The Franciscan Crown (or Seraphic Rosary) is a rosary consisting of seven decades in commemoration of the Seven Joys of the Virgin, namely, the Annunciation, the Visitation, the Nativity of Jesus, the Adoration of the Magi, the Finding in the Temple, the Resurrection of Jesus, and finally, either or both the Assumption of Mary and the Coronation of the Virgin. Devotion to the seven joys of Mary is found in a variety of forms and communities. It is especially popular with the Franciscans, Cistercians, and the Annunciades of St. Joan of France. The devotion was granted many indulgences by different popes, becoming the most heavily indulgenced devotion in the Catholic Church. In order for any associated indulgences to be received it was not necessary for a Franciscan rosary to have been blessed or even to use beads at all.

==History==
The Franciscan Crown has variously been called the Franciscan Rosary, the Seraphic Rosary or the Rosary of the Seven Joys of Our Lady. The "Seven Joys" is a devotion that recalls seven joyful episodes in the life of the Blessed Virgin Mary. The practice originated among the Franciscans in early 15th-century Italy. The themes resemble the 12th-century Gaudes, Latin praises that ask Mary to rejoice because God has favored her in various ways.

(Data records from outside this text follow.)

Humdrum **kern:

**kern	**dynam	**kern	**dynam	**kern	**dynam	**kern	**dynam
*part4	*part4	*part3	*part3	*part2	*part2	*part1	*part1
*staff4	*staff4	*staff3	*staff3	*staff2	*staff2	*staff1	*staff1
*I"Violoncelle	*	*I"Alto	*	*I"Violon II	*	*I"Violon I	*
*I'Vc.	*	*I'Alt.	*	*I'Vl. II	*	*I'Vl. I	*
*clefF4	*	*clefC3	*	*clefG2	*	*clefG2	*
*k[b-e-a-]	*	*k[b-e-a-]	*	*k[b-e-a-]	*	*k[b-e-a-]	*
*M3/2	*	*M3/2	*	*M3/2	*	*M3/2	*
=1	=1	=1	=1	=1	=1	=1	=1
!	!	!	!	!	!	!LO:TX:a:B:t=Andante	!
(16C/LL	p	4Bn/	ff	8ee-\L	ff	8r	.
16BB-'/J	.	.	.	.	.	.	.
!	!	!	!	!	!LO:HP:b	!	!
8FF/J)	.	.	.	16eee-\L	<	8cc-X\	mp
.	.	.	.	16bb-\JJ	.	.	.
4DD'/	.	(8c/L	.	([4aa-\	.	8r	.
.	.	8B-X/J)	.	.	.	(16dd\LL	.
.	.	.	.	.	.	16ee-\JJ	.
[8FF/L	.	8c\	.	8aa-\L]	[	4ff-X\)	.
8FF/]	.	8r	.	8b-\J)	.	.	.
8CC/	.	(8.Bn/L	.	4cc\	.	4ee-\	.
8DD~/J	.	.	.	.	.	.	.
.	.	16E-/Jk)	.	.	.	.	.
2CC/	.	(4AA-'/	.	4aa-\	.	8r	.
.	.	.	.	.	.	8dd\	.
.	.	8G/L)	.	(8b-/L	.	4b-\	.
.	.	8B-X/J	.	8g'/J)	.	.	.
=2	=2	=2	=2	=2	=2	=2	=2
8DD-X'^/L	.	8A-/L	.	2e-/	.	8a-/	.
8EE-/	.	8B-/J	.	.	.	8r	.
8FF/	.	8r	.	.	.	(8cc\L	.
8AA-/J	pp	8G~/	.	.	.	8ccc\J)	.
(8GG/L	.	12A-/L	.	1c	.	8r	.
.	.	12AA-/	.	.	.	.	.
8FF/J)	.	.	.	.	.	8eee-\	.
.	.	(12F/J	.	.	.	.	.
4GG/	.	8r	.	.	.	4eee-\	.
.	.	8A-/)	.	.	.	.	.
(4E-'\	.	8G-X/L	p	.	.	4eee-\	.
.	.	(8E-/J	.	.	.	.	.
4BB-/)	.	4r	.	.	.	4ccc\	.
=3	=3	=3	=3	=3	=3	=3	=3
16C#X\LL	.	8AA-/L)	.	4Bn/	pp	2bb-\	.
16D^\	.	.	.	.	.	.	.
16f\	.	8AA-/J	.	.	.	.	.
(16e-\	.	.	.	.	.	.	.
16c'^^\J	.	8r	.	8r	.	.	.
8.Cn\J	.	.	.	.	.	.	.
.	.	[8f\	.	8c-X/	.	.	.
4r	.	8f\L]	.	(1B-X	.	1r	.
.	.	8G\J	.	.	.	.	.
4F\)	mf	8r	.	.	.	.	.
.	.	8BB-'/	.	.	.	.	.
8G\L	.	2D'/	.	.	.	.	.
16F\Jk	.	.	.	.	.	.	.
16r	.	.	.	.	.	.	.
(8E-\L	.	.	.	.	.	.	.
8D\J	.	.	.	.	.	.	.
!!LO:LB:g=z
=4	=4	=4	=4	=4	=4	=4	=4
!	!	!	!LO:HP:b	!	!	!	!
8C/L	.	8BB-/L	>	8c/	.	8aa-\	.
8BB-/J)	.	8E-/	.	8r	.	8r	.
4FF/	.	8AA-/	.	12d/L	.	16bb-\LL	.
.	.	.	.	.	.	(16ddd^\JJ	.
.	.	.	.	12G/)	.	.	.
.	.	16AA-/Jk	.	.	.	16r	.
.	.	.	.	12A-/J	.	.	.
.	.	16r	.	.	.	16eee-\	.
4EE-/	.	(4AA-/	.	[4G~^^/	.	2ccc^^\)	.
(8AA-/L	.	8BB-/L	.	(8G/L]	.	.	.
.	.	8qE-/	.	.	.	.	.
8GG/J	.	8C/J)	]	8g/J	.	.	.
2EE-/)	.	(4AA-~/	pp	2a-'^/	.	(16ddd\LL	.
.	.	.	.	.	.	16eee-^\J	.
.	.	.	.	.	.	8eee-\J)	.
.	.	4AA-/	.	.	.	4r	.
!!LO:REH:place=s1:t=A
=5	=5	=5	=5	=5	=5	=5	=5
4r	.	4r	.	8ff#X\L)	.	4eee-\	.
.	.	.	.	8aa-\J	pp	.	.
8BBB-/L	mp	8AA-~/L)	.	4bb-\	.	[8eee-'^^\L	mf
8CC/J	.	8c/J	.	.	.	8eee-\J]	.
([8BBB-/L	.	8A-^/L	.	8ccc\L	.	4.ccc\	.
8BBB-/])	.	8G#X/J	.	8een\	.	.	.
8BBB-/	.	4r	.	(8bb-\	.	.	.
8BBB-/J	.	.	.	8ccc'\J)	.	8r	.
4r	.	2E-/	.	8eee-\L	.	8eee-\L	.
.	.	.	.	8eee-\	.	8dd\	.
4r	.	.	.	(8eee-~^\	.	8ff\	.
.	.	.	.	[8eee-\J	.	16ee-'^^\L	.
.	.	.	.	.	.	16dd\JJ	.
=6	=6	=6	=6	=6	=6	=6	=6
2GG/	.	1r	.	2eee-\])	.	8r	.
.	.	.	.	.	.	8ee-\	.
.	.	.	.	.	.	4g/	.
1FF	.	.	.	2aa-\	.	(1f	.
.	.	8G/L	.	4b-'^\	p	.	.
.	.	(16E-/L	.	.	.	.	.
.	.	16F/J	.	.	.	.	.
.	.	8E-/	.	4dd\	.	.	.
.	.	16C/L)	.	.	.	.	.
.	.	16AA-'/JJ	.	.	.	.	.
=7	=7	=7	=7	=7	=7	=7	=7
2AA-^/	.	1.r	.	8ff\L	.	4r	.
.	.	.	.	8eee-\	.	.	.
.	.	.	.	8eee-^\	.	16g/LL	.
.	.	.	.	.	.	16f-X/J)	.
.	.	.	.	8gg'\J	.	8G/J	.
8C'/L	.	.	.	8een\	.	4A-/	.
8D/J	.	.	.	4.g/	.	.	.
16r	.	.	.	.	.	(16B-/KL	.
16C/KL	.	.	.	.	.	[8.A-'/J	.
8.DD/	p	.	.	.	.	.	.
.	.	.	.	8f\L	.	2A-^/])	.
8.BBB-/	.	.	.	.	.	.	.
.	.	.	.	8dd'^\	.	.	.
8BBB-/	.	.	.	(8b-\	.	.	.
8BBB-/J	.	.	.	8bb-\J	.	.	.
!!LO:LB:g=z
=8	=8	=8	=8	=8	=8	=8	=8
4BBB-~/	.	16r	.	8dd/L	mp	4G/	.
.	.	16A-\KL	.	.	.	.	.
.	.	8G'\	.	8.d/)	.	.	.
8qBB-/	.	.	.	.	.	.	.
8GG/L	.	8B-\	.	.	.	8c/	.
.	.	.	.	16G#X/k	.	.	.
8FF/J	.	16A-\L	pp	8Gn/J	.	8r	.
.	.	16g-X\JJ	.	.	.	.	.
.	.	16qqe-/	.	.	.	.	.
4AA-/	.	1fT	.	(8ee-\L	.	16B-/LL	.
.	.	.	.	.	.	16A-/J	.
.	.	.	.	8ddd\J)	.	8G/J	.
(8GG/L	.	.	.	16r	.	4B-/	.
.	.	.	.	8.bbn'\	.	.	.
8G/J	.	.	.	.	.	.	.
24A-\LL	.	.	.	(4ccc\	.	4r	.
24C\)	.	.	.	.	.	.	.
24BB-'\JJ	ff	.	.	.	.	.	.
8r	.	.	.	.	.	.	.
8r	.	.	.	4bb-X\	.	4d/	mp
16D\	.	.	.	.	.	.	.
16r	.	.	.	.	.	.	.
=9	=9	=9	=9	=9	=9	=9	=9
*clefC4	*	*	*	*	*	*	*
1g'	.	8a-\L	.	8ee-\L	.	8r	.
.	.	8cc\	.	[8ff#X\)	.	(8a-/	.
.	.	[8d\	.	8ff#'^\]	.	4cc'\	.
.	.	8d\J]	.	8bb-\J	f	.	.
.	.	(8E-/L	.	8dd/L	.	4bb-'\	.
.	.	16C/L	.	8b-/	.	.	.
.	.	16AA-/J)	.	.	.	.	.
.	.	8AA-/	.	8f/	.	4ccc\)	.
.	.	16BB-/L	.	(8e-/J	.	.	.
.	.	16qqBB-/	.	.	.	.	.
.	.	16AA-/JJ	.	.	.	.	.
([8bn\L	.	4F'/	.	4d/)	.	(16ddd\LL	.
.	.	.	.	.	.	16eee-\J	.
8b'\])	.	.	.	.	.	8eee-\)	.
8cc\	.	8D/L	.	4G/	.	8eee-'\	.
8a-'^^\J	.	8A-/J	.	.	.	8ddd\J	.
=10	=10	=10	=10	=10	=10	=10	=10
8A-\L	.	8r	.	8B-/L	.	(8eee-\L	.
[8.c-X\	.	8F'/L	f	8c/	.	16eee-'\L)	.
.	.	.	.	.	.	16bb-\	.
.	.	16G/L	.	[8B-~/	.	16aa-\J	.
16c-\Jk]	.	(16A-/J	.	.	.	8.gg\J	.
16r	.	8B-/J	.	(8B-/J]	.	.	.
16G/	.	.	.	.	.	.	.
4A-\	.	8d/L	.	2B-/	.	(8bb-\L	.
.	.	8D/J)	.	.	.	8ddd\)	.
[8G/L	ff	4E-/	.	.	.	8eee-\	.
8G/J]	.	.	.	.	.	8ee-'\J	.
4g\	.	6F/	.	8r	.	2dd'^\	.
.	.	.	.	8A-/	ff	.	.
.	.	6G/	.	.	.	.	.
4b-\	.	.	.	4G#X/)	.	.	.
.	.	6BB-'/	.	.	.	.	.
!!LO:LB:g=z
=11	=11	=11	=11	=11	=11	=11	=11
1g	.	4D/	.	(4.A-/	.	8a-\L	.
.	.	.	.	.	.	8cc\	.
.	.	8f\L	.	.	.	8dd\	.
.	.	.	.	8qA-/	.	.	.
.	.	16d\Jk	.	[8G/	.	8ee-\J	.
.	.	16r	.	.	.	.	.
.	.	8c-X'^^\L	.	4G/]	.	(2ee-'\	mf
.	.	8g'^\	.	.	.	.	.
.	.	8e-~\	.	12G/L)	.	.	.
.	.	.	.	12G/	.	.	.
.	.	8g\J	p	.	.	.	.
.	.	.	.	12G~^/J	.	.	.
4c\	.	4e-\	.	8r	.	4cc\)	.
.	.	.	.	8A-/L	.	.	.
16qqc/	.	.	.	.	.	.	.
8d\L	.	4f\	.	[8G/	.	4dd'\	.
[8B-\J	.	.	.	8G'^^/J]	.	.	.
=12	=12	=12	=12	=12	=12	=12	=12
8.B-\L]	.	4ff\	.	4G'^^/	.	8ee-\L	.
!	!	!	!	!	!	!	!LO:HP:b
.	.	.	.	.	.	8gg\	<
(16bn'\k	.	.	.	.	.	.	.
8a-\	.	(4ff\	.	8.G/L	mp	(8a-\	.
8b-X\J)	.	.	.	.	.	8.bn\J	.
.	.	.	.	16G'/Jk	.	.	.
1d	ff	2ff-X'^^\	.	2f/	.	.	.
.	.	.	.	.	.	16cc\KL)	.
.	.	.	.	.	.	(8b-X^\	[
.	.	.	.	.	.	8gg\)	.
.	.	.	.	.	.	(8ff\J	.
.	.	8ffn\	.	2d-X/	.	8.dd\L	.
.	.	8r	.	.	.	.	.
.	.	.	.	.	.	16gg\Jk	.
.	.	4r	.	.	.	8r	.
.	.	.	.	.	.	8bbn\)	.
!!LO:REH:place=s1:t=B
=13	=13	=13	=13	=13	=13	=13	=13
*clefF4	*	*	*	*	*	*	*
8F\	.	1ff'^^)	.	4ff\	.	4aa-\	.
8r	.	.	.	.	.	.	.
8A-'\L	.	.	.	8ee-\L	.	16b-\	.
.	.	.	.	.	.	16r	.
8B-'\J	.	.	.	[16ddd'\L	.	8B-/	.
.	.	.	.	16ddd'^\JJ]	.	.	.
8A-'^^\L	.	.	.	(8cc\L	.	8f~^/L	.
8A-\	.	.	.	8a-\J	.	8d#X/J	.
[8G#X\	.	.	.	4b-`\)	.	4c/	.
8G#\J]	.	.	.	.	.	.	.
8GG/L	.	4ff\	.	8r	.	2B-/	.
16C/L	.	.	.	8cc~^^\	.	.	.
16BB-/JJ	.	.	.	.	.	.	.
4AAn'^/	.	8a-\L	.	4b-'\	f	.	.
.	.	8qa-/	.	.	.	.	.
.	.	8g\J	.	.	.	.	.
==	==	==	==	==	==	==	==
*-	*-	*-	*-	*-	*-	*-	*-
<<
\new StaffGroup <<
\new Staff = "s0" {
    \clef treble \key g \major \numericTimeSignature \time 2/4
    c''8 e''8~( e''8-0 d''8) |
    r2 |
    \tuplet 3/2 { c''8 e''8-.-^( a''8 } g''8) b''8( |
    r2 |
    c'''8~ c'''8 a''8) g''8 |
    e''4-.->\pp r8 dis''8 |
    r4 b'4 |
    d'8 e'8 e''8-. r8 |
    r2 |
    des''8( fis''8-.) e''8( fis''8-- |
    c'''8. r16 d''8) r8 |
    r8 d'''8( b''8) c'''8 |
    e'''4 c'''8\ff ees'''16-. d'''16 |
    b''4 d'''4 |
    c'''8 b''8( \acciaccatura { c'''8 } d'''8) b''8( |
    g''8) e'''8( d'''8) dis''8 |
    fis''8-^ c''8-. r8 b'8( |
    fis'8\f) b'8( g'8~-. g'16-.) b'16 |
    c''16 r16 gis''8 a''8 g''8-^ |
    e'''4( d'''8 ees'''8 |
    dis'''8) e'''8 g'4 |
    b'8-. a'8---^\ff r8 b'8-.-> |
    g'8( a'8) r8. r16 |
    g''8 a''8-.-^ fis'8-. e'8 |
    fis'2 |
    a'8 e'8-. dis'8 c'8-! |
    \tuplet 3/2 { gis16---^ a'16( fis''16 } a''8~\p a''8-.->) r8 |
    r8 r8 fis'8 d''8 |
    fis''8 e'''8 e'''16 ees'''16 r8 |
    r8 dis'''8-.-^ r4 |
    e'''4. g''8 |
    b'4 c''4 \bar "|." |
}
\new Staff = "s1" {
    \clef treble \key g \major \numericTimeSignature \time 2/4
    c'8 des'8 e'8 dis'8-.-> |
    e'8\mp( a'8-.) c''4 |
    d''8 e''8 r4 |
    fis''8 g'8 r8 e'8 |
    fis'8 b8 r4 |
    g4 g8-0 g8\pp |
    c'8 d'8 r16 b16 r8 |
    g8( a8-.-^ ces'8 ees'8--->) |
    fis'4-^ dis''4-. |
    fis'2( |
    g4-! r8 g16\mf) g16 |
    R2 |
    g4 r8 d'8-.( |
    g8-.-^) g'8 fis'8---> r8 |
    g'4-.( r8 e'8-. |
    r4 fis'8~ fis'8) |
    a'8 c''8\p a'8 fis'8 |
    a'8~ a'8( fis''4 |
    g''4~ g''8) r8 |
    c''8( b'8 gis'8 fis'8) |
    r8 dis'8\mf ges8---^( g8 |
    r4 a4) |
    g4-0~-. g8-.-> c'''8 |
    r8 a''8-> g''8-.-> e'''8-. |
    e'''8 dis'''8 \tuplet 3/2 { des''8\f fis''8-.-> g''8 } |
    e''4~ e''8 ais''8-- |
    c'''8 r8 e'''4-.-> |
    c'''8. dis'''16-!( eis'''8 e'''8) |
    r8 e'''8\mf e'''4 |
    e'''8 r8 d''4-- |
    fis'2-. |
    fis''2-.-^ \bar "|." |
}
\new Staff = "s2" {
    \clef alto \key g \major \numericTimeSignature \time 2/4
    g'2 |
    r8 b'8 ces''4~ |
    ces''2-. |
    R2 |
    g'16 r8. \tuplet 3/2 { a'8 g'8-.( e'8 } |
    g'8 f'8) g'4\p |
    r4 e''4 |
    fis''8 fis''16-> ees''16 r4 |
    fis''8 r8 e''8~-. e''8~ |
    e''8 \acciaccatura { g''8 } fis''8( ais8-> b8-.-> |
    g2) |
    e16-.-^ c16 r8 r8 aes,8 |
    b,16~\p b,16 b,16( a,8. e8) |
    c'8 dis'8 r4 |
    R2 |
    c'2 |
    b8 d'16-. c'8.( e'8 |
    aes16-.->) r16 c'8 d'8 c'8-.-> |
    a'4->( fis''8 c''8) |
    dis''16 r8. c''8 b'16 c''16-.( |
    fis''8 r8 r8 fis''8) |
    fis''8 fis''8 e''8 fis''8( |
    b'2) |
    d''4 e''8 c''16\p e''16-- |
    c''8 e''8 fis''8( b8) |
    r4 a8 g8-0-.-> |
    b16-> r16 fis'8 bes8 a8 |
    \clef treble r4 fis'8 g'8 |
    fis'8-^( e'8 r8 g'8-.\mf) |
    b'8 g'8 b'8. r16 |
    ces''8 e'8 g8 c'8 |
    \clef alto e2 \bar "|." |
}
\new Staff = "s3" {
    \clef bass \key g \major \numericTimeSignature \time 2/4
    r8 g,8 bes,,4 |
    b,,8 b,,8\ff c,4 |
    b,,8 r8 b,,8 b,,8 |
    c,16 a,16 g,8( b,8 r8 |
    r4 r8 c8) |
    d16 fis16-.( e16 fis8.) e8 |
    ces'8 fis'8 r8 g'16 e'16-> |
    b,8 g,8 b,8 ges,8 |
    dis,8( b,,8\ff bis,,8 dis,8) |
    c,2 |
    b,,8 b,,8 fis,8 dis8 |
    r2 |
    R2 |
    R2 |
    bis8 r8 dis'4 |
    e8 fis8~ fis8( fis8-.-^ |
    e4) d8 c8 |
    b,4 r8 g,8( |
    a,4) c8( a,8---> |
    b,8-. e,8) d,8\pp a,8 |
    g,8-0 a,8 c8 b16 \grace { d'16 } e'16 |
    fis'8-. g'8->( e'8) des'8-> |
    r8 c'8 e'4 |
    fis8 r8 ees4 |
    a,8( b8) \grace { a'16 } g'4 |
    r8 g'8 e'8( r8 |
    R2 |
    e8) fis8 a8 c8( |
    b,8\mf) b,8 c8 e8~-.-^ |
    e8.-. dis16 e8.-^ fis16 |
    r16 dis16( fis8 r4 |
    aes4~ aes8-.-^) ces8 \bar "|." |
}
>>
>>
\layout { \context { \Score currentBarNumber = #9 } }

The Franciscan historian, Luke Wadding (1588-1657) dates the origin of the Franciscan Crown to the year 1422. According to Franciscan tradition, in 1422 an apparition of the Blessed Virgin Mary took place in Assisi, to a Franciscan novice named James. As a child, he had the custom of offering daily the Virgin Mary a crown of roses. When he entered the Friars Minor, he became distressed that he would no longer be able to offer this gift. The Blessed Virgin appeared to him to give him comfort and showed him another daily offering that he might do: to pray every day seven decades of Hail Marys, meditating between each decade on one of the seven joys that she had experienced in her life.

Among the Friars Minor, the promotion of this devotion is attributed to Bonaventure, Cherubin of Spoleto, John Capistran, Pelbart of Temesvár, and Bernardino of Siena to mention a few. Bernadine is also said to have had a vision of the Virgin Mary when he was meditating on the seven joys of Mary.

According to Charles Sammons, "The Franciscan Crown offers us a chance to meditate on certain mysteries that we do not find in the Dominican Rosary [traditional Rosary], such as the Adoration of the Magi."

==Order of prayers==
Following a brief period of meditation on each mystery, one Lord's Prayer and ten Hail Marys are prayed in order.

It is customary, after the seventh mystery, to pray two more Hail Marys to bring the total number to seventy-two in honor of the tradition that Mary lived for seventy-two years.